Monday, October 25, 2010

Battle of Sunshine Church - Round Oak, Georgia

By the time his 2,000+ man force approached the little country chapel called Sunshine Church on July 31, 1864, Union General George H. Stoneman knew he was in trouble. The disaster stalking him hit hard there in an event remembered today as the Battle of Sunshine Church.

Stoneman had ridden south from Decatur four days earlier, planning to break the railroad between Atlanta and Macon before charging into the latter city and releasing the Union prisoners held there at Camp Oglethorpe. This achieved, he planned to ride on to Andersonville and free the tens of thousands of Federal p.o.w.'s at Camp Sumter, before returning to the Union lines at either Atlanta or Pensacola a hero.

Things, however, did not go as planned. Stoneman was defeated by swarming Confederate troops on the outskirts of Macon at the Battle of Dunlap Hill. Beginning a rapid retreat back up the railroad for the safety of Sherman's lines around Atlanta, he received multiple reports that Confederate cavalry was on his heels.

When he reached Sunshine Church, which was then located just south of today's community of Round Oak, Stoneman learned that Confederate troops were also blocking his way. He had no way of knowing it, but he was opposed by Confederate General Arthur Iverson, who had grown up in the vicinity and knew the backroads and trails north of Macon far better than the Federal soldiers.
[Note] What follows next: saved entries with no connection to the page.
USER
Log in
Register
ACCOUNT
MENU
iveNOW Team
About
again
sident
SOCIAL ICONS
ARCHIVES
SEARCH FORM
He got in front of Stoneman and entrenched his men along a ridge just north of the 1864 site of Sunshine Church (the church was relocated a couple of miles north to Round Oak after the war).

While Iverson blocked the way, other Confederates from Macon swarmed up behind Stoneman, effectively trapping the raiders.

The Battle of Sunshine Church lasted into the night of the 31st until the morning of August 1, 1864. It ended on a rise known still today as Stoneman's Hill, where General Stoneman and hundreds of his men raised the white flag in one of the few signal defeats of Union troops during Sherman's Atlanta Campaign.